Your goal: The lines from the top of the material below through the line containing "33, -> [469,230,547,242]" are to be printed exactly, with pictures omitted.

════════

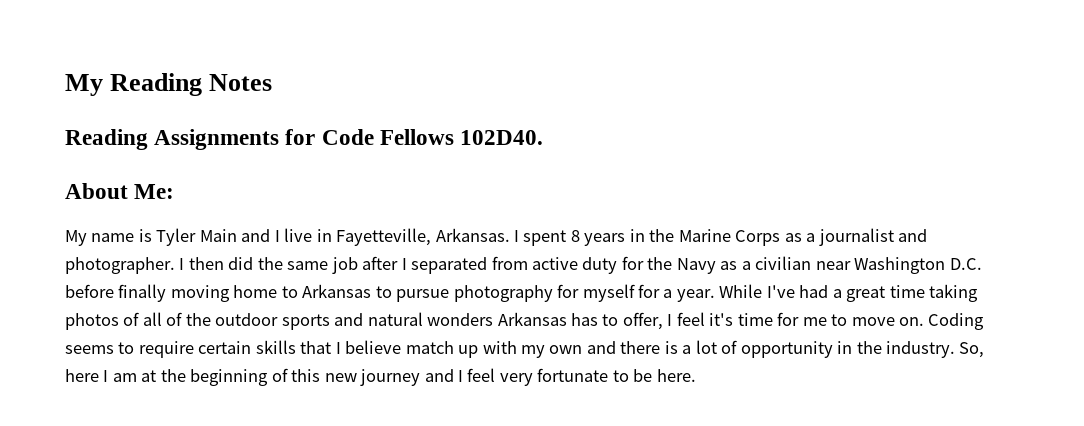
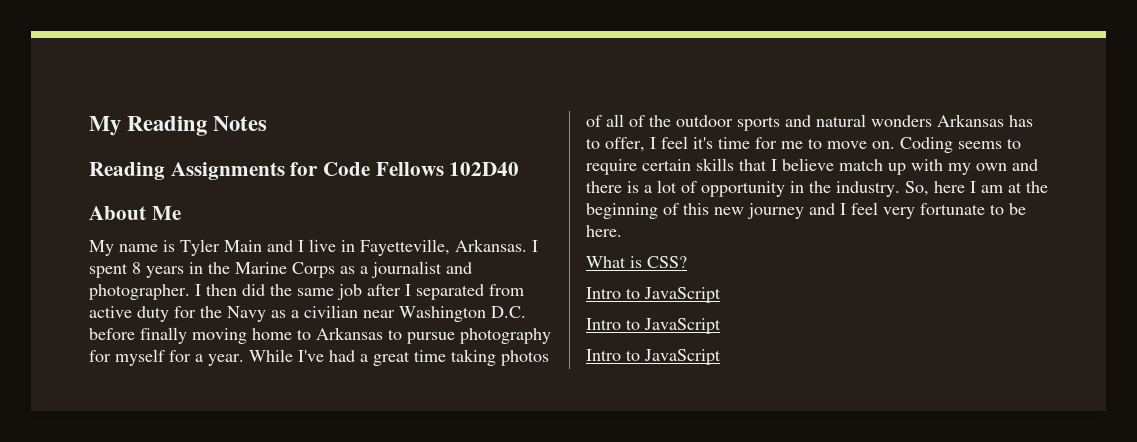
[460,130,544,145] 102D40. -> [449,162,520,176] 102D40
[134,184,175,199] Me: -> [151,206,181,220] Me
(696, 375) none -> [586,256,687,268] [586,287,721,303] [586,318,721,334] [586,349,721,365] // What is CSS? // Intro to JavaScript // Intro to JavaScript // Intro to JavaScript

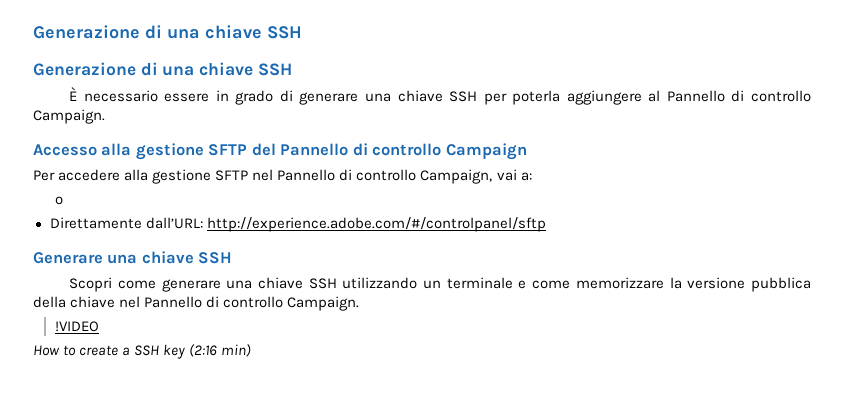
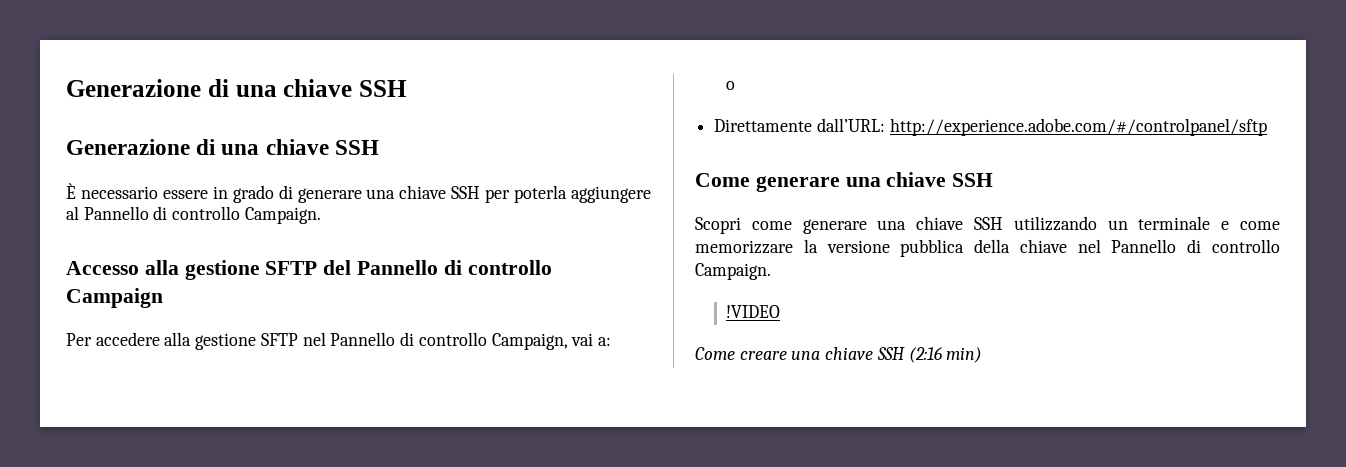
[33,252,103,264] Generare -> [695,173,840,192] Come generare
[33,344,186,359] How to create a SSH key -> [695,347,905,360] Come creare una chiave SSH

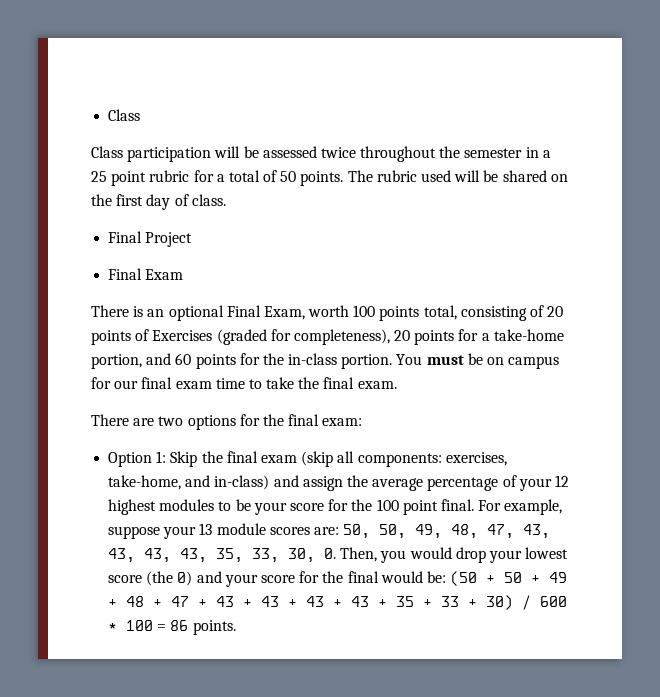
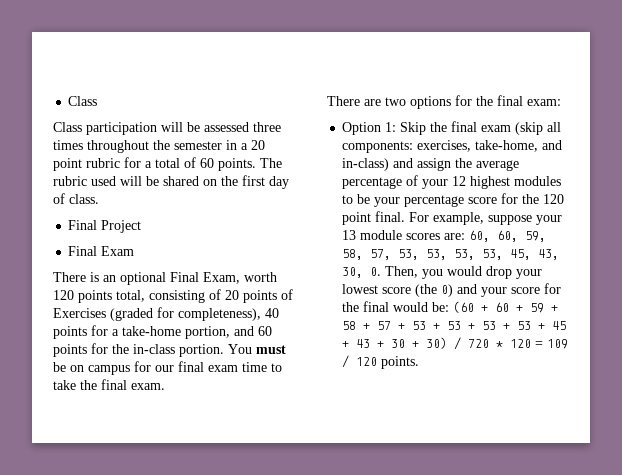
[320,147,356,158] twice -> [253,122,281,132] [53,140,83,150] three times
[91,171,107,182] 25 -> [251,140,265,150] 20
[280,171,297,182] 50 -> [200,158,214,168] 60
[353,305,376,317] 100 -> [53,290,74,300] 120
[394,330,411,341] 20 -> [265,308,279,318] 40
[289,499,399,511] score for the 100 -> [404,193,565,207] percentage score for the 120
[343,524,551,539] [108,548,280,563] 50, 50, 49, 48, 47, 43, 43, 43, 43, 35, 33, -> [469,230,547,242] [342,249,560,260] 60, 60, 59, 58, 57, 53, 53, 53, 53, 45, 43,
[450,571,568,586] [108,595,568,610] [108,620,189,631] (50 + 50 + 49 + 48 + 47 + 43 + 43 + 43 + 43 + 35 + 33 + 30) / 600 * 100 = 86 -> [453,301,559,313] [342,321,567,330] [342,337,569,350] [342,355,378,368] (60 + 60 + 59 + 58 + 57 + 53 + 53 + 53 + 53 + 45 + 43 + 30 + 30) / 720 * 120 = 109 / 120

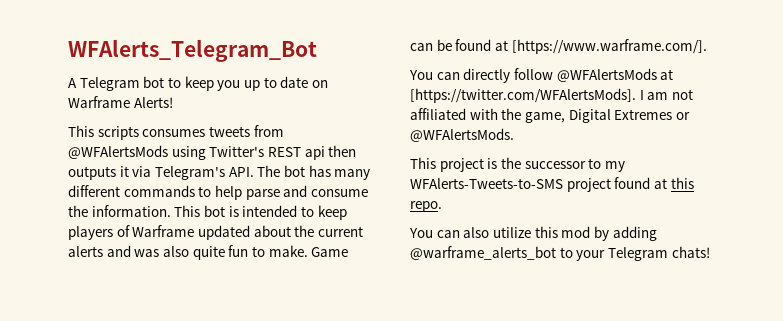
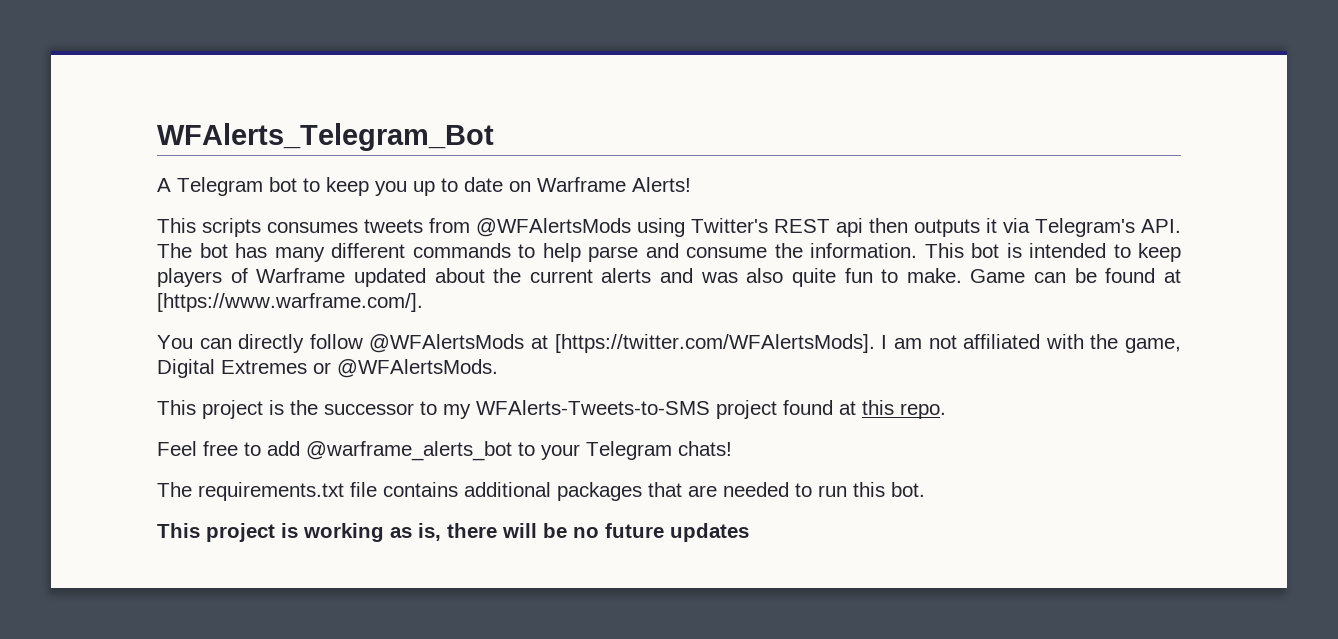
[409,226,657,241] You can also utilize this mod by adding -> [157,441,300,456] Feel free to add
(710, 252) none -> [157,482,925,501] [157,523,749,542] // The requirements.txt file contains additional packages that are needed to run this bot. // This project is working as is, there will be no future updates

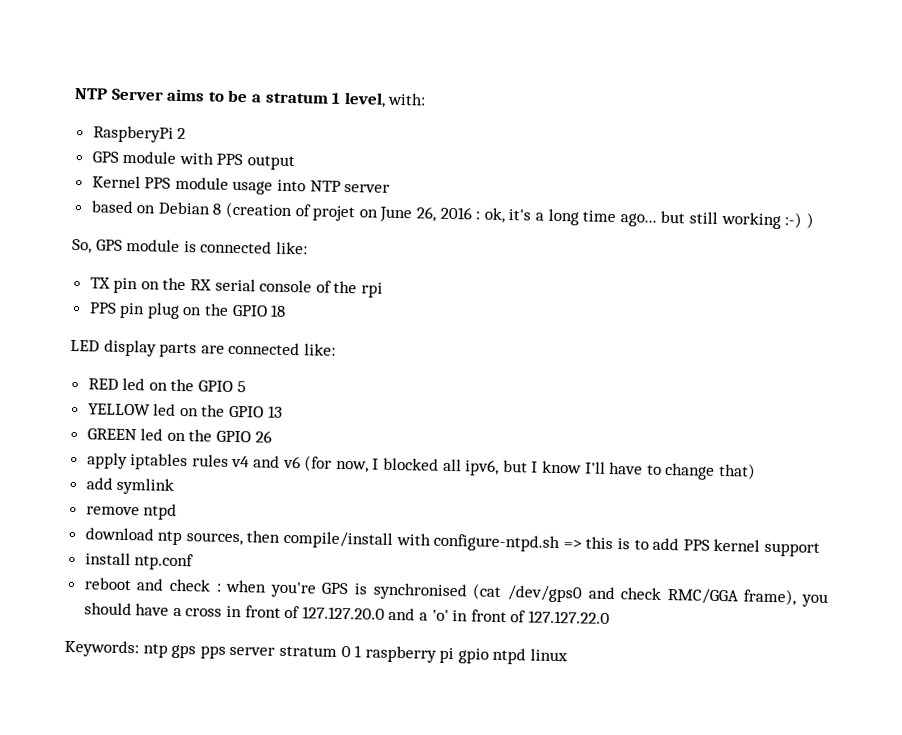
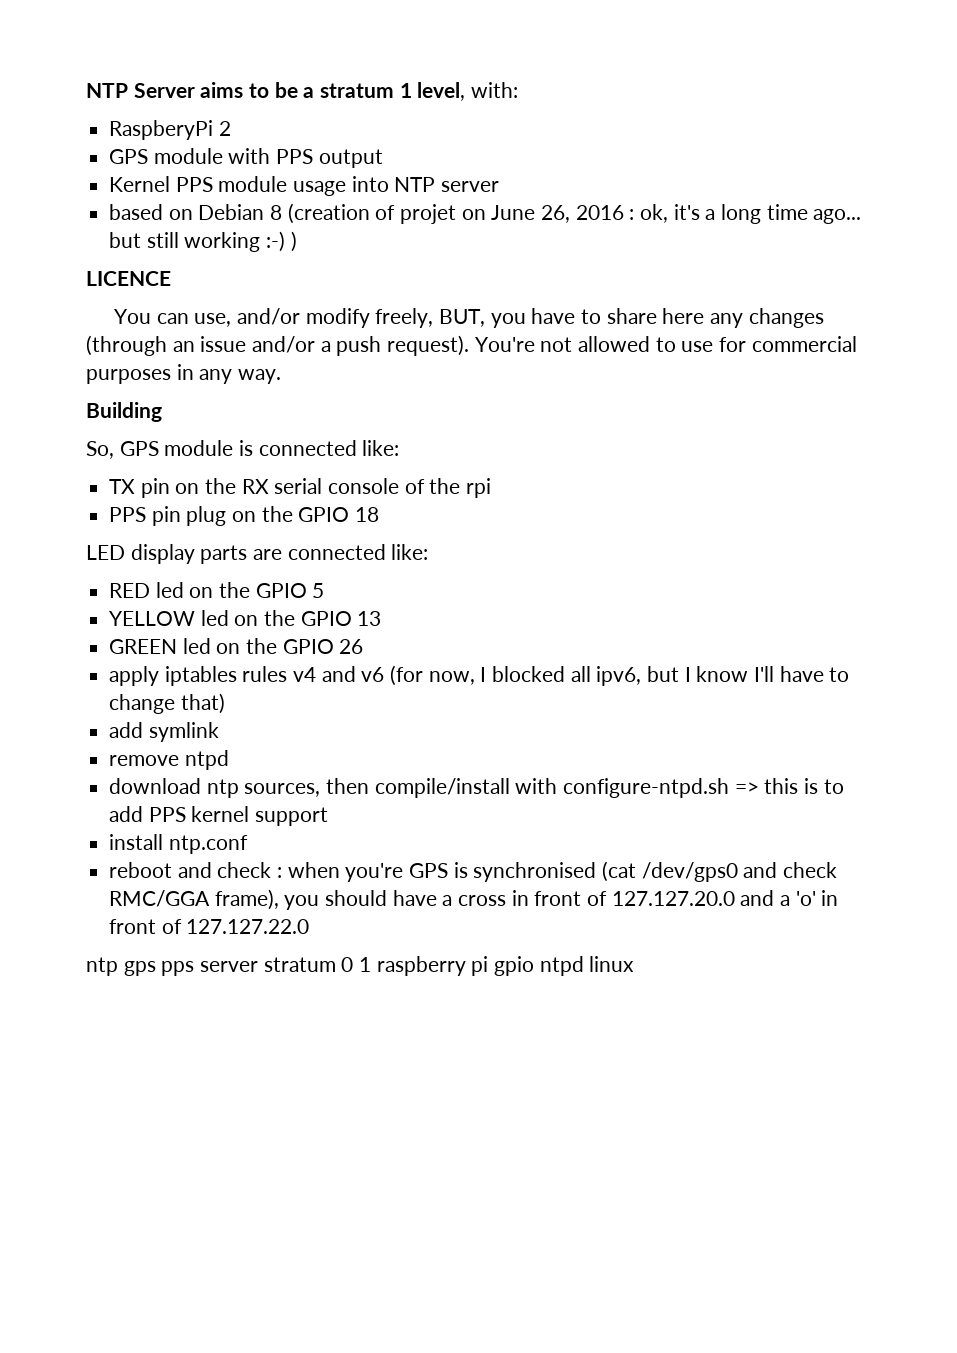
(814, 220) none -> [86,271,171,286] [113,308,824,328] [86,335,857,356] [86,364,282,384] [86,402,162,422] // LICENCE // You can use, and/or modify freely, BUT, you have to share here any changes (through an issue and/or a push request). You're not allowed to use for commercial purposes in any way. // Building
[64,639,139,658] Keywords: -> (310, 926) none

════════

Task result:
[460,130,544,145] 102D40. -> [449,162,520,176] 102D40
[134,184,175,199] Me: -> [151,206,181,220] Me
(696, 375) none -> [586,256,687,268] [586,287,721,303] [586,318,721,334] [586,349,721,365] // What is CSS? // Intro to JavaScript // Intro to JavaScript // Intro to JavaScript

[33,252,103,264] Generare -> [695,173,840,192] Come generare
[33,344,186,359] How to create a SSH key -> [695,347,905,360] Come creare una chiave SSH

[320,147,356,158] twice -> [253,122,281,132] [53,140,83,150] three times
[91,171,107,182] 25 -> [251,140,265,150] 20
[280,171,297,182] 50 -> [200,158,214,168] 60
[353,305,376,317] 100 -> [53,290,74,300] 120
[394,330,411,341] 20 -> [265,308,279,318] 40
[289,499,399,511] score for the 100 -> [404,193,565,207] percentage score for the 120
[343,524,551,539] [108,548,280,563] 50, 50, 49, 48, 47, 43, 43, 43, 43, 35, 33, -> [469,230,547,242] [342,249,560,260] 60, 60, 59, 58, 57, 53, 53, 53, 53, 45, 43,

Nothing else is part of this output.